[Source records]
===

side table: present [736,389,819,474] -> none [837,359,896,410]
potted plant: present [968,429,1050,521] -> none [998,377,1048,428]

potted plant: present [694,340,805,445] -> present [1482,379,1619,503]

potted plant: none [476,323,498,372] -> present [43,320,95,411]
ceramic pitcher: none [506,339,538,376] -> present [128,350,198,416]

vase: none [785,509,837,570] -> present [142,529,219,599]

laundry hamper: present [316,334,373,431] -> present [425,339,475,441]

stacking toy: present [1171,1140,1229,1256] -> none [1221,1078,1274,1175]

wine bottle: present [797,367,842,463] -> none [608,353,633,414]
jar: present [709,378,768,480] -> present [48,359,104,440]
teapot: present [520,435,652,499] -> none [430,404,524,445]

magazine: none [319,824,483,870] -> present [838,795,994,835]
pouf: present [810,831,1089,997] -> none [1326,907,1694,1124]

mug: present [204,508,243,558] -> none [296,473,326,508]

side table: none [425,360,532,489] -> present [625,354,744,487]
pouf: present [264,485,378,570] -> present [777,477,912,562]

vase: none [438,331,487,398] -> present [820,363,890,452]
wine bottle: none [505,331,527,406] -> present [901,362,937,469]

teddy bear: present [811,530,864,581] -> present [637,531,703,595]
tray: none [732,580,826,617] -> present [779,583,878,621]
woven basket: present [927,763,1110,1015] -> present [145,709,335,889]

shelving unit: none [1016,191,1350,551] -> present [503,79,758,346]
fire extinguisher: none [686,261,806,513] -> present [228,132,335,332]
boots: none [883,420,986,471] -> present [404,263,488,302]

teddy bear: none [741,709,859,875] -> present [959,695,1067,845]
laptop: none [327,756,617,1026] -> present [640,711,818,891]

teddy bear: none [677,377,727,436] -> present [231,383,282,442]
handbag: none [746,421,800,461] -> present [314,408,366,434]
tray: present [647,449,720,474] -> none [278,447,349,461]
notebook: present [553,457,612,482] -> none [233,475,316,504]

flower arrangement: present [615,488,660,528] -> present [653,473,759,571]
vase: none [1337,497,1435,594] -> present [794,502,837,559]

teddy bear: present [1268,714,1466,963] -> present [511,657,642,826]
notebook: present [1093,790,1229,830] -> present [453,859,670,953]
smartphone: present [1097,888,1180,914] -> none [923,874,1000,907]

===

■ EXERCISE OBJECTIVE: When you reach the line holding "vase: none [785,509,837,570]" in the records above, begin reproducing exactly, stop after the line holding "wine bottle: present", and output nothing else.

■ REPLY TO THE TASK:
vase: none [785,509,837,570] -> present [142,529,219,599]

laundry hamper: present [316,334,373,431] -> present [425,339,475,441]

stacking toy: present [1171,1140,1229,1256] -> none [1221,1078,1274,1175]

wine bottle: present [797,367,842,463] -> none [608,353,633,414]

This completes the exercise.